■ **Task list**
- A) Quote the court opinion below word for word, between "DocketNumber: 16-05318" and "Georgia, Atlanta Division.", inclusive.
- B) Decide whether each statement below agrees with the court opinion, answering yes or no and quoting the words of the opinion that settle it. (i) The security agreement was for a principal amount of $700.00 and was secured by a 1971 Volkswagen. (ii) The debtor filed a Chapter 7 petition. (iii) The court entered the order lifting the stay on April 7, 1982.
- C) Carry on the court opinion below, picking up after its last sentence.

■ **Text**

DocketNumber: 16-05318
Judges: Norton
Filed Date: 5/16/1984
Status: Precedential
Modified Date: 10/19/2024
United States Bankruptcy Court, N.D. Georgia, Atlanta Division.
*870 Mary Margaret Oliver, Howard & Gilliland, Decatur, Ga., for plaintiff.
William V. Hall, Jr., Decatur, Ga., for defendant.
WILLIAM L. NORTON, Jr., Bankruptcy Judge.
The plaintiff-creditor filed a complaint for relief from the automatic stay, 11 U.S.C. § 362(d), which was granted. Several months after the order for relief was entered, plaintiff repossessed the debtor's car in which it had held a security interest. Subsequently, plaintiff sold the car without providing any prior notification of the sale to the debtor pursuant to the Uniform Commercial Code. OCGA § 11-9-504(3). The debtor filed a motion for summary judgment, arguing that the plaintiff was not entitled to collect any deficiency resulting from the sale. The plaintiff opposed the motion for summary judgment, contending that neither the Georgia Motor Vehicle Sales Financing Act nor the accord and satisfaction theory, both argued by the debtor, were applicable to the transaction between it and the debtor. Because this court finds that the creditor violated § 11-9-504(3) of the Georgia Code, this court holds that the creditor is not entitled to collect any deficiency from the debtor.
1. On March 12, 1981 defendant executed a single payment security agreement in the principal amount of $700.00 in favor of plaintiff secured by a 1971 Volkswagen;
2. On October 6, 1981 defendant-debtor filed a Title 11 U.S.C., Chapter 13 petition;
3. On January 22, 1982 plaintiff-creditor filed the instant complaint for relief from stay;
4. On April 7, 1982, this court entered an order lifting the stay;
5. Plaintiff asserts that the order which lifted the stay was general in nature and included the creditor's interest in (1) the debtor's Phillips Petroleum stock which the debtor had pledged to plaintiff, (2) the debtor's savings account at plaintiff bank, and (3) the plaintiff's security interest in the debtor's vehicle;
6. Defendant asserts that at the hearing to lift the stay only the plaintiff's interest in the stock certificates and the debtor's bank account were addressed;
7. On July 20, 1982 plaintiff sent a letter informing the debtor that plaintiff had repossessed the vehicle;
8. No evidence has been submitted indicating that plaintiff ever notified the defendant *871 of the sale of the repossessed collateral.

■ **Stored rows**

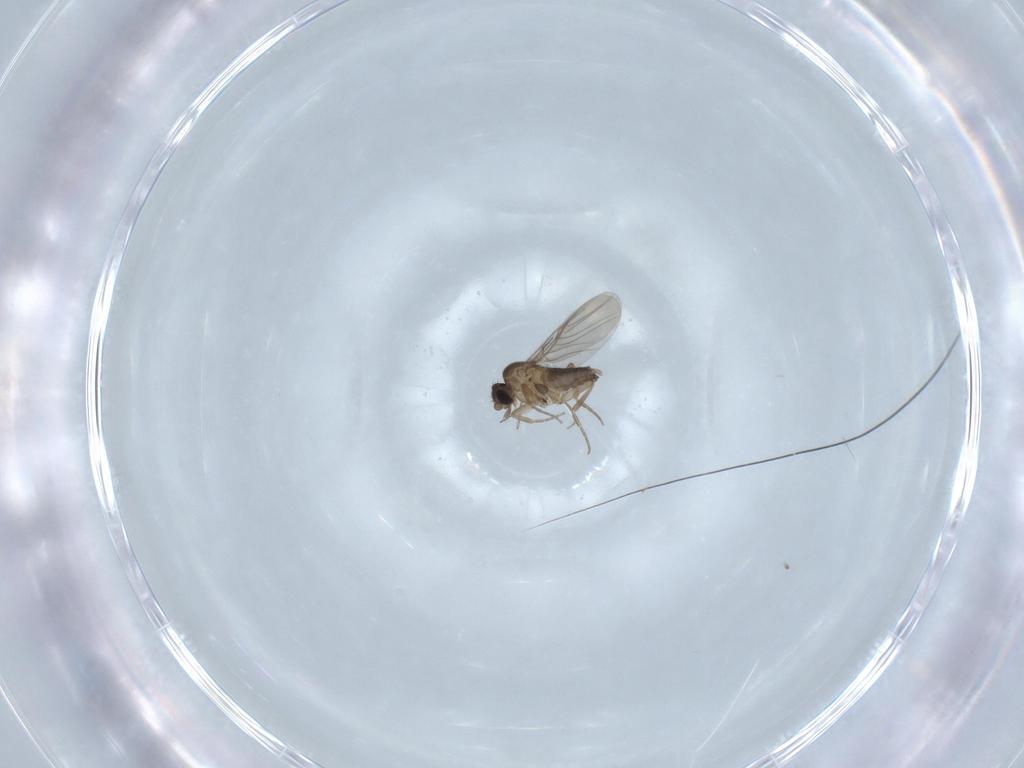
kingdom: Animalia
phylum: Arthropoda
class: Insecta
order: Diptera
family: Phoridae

---

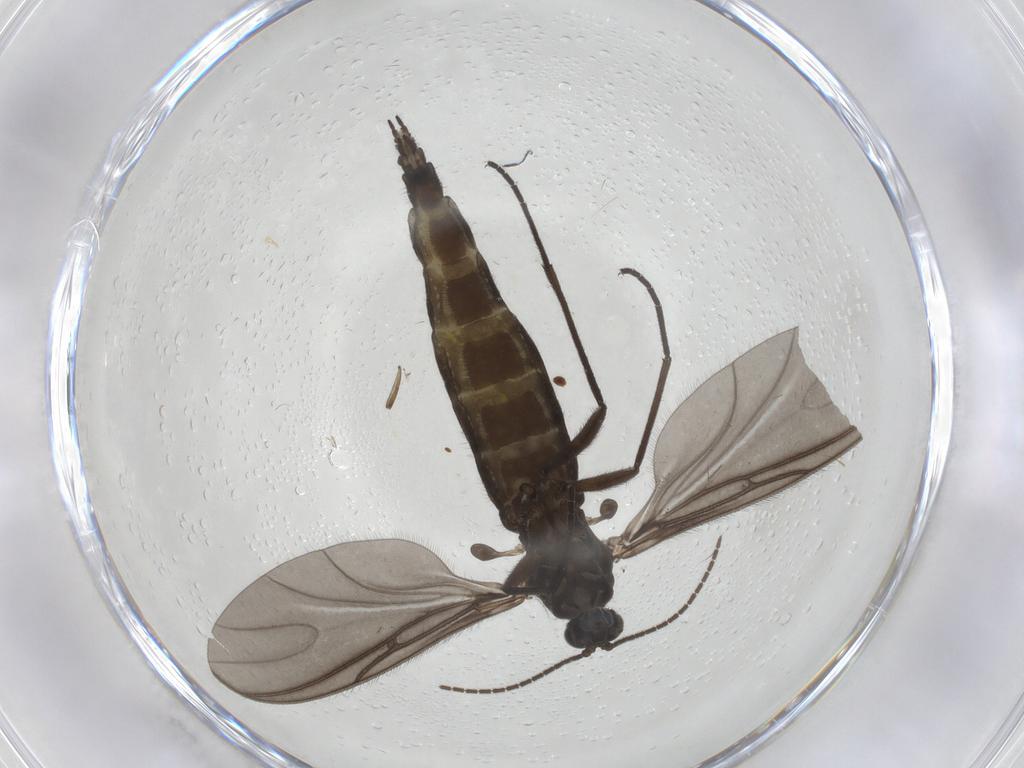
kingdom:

■ **Responses for each task**
- A)
DocketNumber: 16-05318
Judges: Norton
Filed Date: 5/16/1984
Status: Precedential
Modified Date: 10/19/2024
United States Bankruptcy Court, N.D. Georgia, Atlanta Division.

- B)
(i) Yes: "in the principal amount of $700.00 in favor of plaintiff secured by a 1971 Volkswagen"
(ii) No: "filed a Title 11 U.S.C., Chapter 13 petition"
(iii) Yes: "On April 7, 1982, this court entered an order lifting the stay"

- C)
Although there is some dispute between these parties as to whether the stay was lifted with regard to the plaintiff's security interest in the debtor's Volkswagen,[1] there is no dispute about the fact that the plaintiff sold the vehicle without prior notification to the debtor regarding the sale. As a party holding a security interest, the creditor was subject not only to the provisions of bankruptcy law, but also to the provisions of the Uniform Commercial Code. In the instant circumstances the creditor complied with the Bankruptcy Code and the Bankruptcy Rules of Procedure. In response to the debtor's filing for Chapter 13 protection in October 1981, the creditor filed the instant complaint for relief from the stay. This court entered an order lifting the stay in April of 1982. An order which lifts the automatic stay returns the parties to the legal relationships that existed before the stay became operative. Whatever non-bankruptcy law governed the transactions and relationships of the parties prior to the application of the Bankruptcy Code is the law which controls the conduct of the parties once the stay is lifted.[2] In the instant circumstances, although there is some dispute as to whether the creditor was entitled to repossess the debtor's vehicle pursuant to the lifting of the stay, it is clear that the debtor was informed and knew that his vehicle had been repossessed. The creditor had mailed a letter to the debtor on July 20, 1982, informing the debtor of the repossession and requesting the debtor to reclaim certain of his personal property which had been inside the car. The debtor did in fact recover said personal property from the automobile. It is similarly clear, however, that the creditor did not give prior notification to the debtor of the sale of the automobile and is thus not in compliance with § 11-9-504(3) for obtaining a deficiency judgment.
Georgia law requires "reasonable notification of the time and place of any public sale or reasonable notification of the time after which any private sale or other intended disposition is to be made shall be sent by the secured party to the debtor, if he has not signed after default a statement denouncing or modifying his right to notification of sale." OCGA § 11-9-504(3). Courts interpreting this section of the Georgia Code have consistently held that "a secured party is absolutely prohibited from recovering a deficiency judgment where notice is not given or the sale is commercially unreasonable." Comfort Trane Airconditioning v. Trane Co., 592 F.2d 1373 (CA5, 1979). Braswell v. American National Bank, 117 Ga.App. 699, 161 S.E.2d 420 (1968); Edmondson v. Air Service Company, 123 Ga.App. 263, 180 S.E.2d 589 (1971) (Court found no reason to distinguish a straight loan of money where personal property is pledged as collateral from a conditional-sale contract); 59 A.L.R. 3d 401 (1974).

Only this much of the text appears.